Required action — Give back every line of the material exactly. Skip the pictures.

Top of Stored data

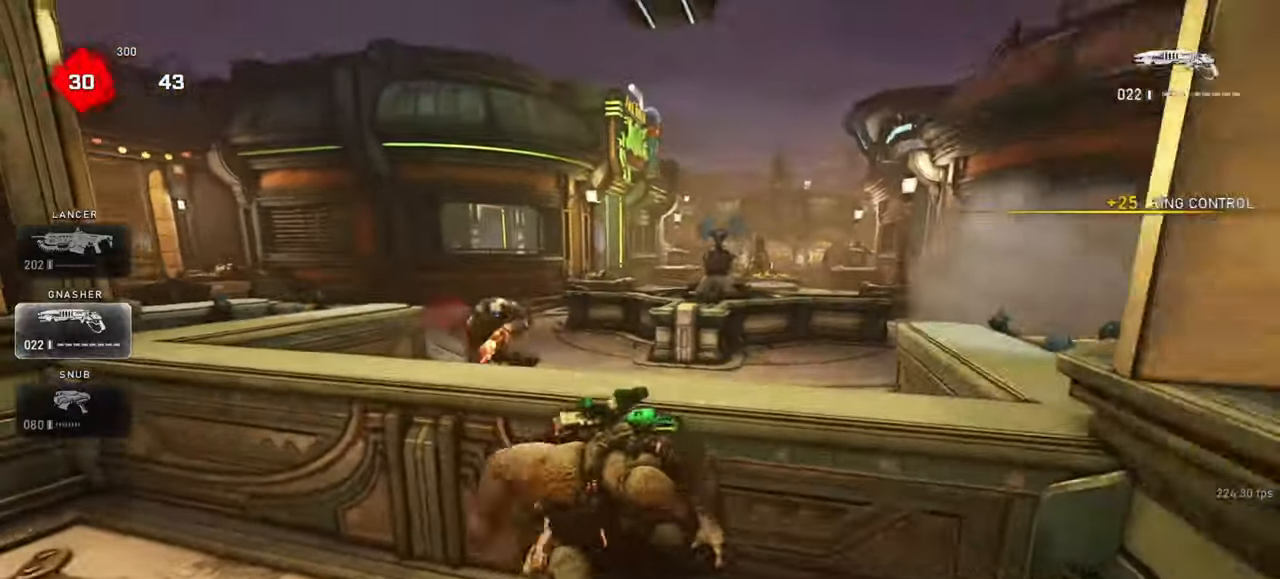
Gameplay with keyboard and mouse; each line is a JSON object with the keys and mouse buttons held at the frame after it. "events" lists presses ("down") and releases ("up") of "a", "ctrl", "d", "e", "f", "q", "r", "s", "shift", "space", "tab", "w", "mouse_left", "mouse_wheel", "mouse_right", "mouse_mb4" and "mouse_mb5" between this image and that frame as [ms after this image, input, new state], when the widget could be followed in between. "mouse_left", "mouse_wheel", "mouse_right", "mouse_mb4", "mouse_mb5" = the "left", "wheel", "right", "mb4", "mb5" buttons of the "mouse" list. No other keys are recorded. "wheel" means that the mouse wheel is clicked or scrolled. Mouse movement is not recorded.
{"keys": ["a"], "mouse": ["right"], "events": [[117, "d", "up"], [167, "a", "down"], [417, "mouse_right", "down"]]}
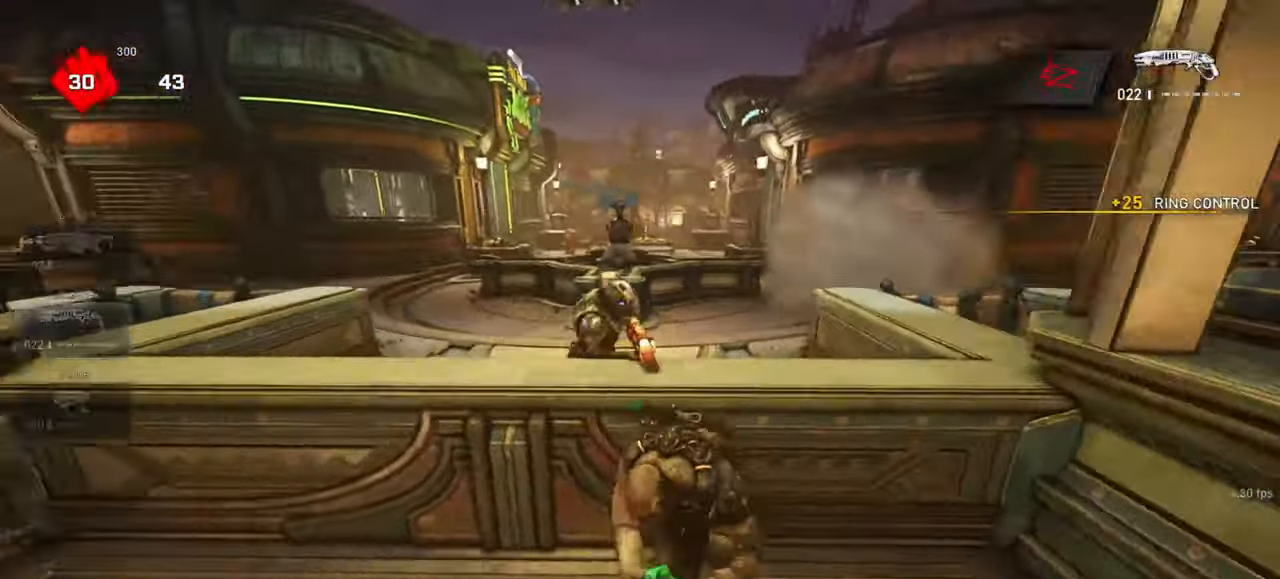
{"keys": [], "mouse": [], "events": [[67, "mouse_left", "down"], [250, "mouse_right", "up"], [267, "mouse_left", "up"], [283, "a", "up"]]}
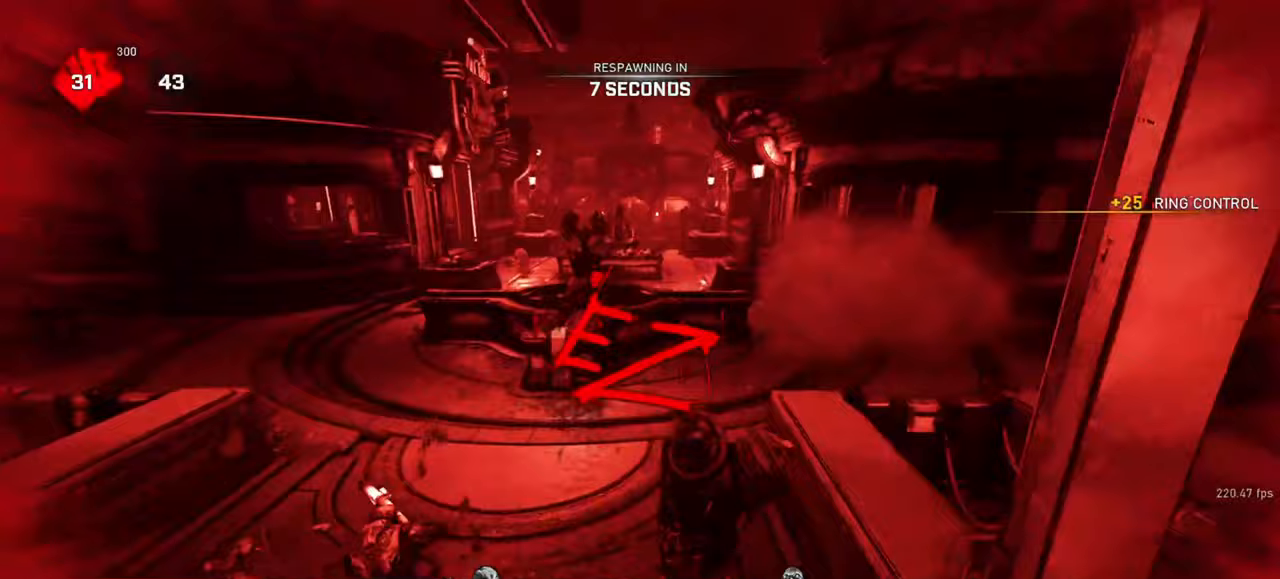
{"keys": [], "mouse": [], "events": [[250, "mouse_wheel", "down"], [367, "mouse_wheel", "up"]]}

Bottom of Stored data

Worked solution —
Gameplay with keyboard and mouse; each line is a JSON object with the keys and mouse buttons held at the frame after it. "events" lists presses ("down") and releases ("up") of "a", "ctrl", "d", "e", "f", "q", "r", "s", "shift", "space", "tab", "w", "mouse_left", "mouse_wheel", "mouse_right", "mouse_mb4" and "mouse_mb5" between this image and that frame as [ms after this image, input, new state], when the widget could be followed in between. "mouse_left", "mouse_wheel", "mouse_right", "mouse_mb4", "mouse_mb5" = the "left", "wheel", "right", "mb4", "mb5" buttons of the "mouse" list. No other keys are recorded. "wheel" means that the mouse wheel is clicked or scrolled. Mouse movement is not recorded.
{"keys": ["a"], "mouse": ["right"], "events": [[117, "d", "up"], [167, "a", "down"], [417, "mouse_right", "down"]]}
{"keys": [], "mouse": [], "events": [[67, "mouse_left", "down"], [250, "mouse_right", "up"], [267, "mouse_left", "up"], [283, "a", "up"]]}
{"keys": [], "mouse": [], "events": [[250, "mouse_wheel", "down"], [367, "mouse_wheel", "up"]]}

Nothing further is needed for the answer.